Many studies reported that the carbon stock in aboveground biomass changes significantly with the intensity of thinning. The total C stored at the end of the rotation period was greater in Scots pine stands with a longer rotation period and a lighter thinning regime [32,33,34,37]. Furthermore, C storage in aboveground biomass after partial cutting decreased linearly with cutting intensity [52]. While thinning has a similar effect on the stand structure as harvesting, its range is much more limited and the effect on carbon fluxes could be indistinguishable from natural inter-annual variability or is very short-term [7]. Zhou et al. [52] reported that thinning more than doubled diameter growth, increased understory biomass 4-fold, but had no noticeable effect on the forest floor and mineral soil C pools.

Another aspect was the influence of various stand characteristics on carbon content in tree biomass. The C content in the wood and needles was negatively correlated with DBH (Figure 2). This result means that in comparison to smaller trees, larger trees had a lower content of C in the dry mass of their wood and needles. A similar pattern was found for Scots pine in Turkey by Erkan and Güner [30]. In their study, the C content in the needles was negatively correlated with DBH, but the C content in the wood was positively correlated with tree diameter. Such correlations have also been found for other pine species [12,53].

The studied stands showed a strong relationship between stand density and mean DBH, a correlation which is widely known [20,45,54]. Therefore, if stand density is correlated with tree size and tree size is correlated with carbon content, then it could be expected that there is a correlation between the stand density and the carbon content in tree biomass. However, such a correlation was not confirmed in this study. The aboveground biomass of trees, the amount of stored carbon and C allocation patterns were shown to be independent of stand density. A similar absence of a relationship was shown in the USA for Pinus contorta [55]. However, studies carried out in Spain for Scots pine showed that in dense stands, where no thinning (or mild thinning) was conducted, the accumulation of carbon was greater than that in other stands [33,37].

5. Conclusions

The obtained results may have some practical significance for forest management. As expected, the carbon stock in mature Scots pine stands was correlated with basal area, stand volume and aboveground biomass of the stand i.e., the amount of wood. This means that optimizing forest management for increased wood production does not impair a high carbon accumulation.

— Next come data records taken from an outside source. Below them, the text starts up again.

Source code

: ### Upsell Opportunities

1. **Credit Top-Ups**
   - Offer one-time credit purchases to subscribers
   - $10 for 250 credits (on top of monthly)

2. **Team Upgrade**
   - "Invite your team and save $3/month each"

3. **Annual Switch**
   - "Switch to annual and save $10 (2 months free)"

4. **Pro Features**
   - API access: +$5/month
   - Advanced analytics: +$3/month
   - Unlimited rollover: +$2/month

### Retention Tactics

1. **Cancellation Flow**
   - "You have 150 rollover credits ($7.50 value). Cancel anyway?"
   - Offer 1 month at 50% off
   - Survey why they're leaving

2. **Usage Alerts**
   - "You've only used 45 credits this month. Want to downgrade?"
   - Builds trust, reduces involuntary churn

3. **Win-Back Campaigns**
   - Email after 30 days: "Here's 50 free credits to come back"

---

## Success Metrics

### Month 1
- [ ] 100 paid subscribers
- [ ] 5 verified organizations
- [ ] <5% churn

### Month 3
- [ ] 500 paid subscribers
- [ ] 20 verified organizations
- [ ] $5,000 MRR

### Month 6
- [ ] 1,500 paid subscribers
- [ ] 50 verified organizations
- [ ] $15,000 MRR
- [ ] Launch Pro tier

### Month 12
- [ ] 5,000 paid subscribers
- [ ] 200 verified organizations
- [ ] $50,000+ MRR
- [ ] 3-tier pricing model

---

The carbon content in the dry mass of the various compartments of the Scots pine trees differed from the widely reported level of 50%. The lowest C content was in stem wood (47.0%) and stem bark (47.1%) and the highest in needles (50.3%). In pine stands, stems accumulate the most carbon (about 80%) despite the main constituents of stems (i.e., bark and wood) having the lowest carbon content. To increase the precision of estimating the amount of carbon stored in forest ecosystems, it is worth measuring the carbon content of individual species at various geographical locations.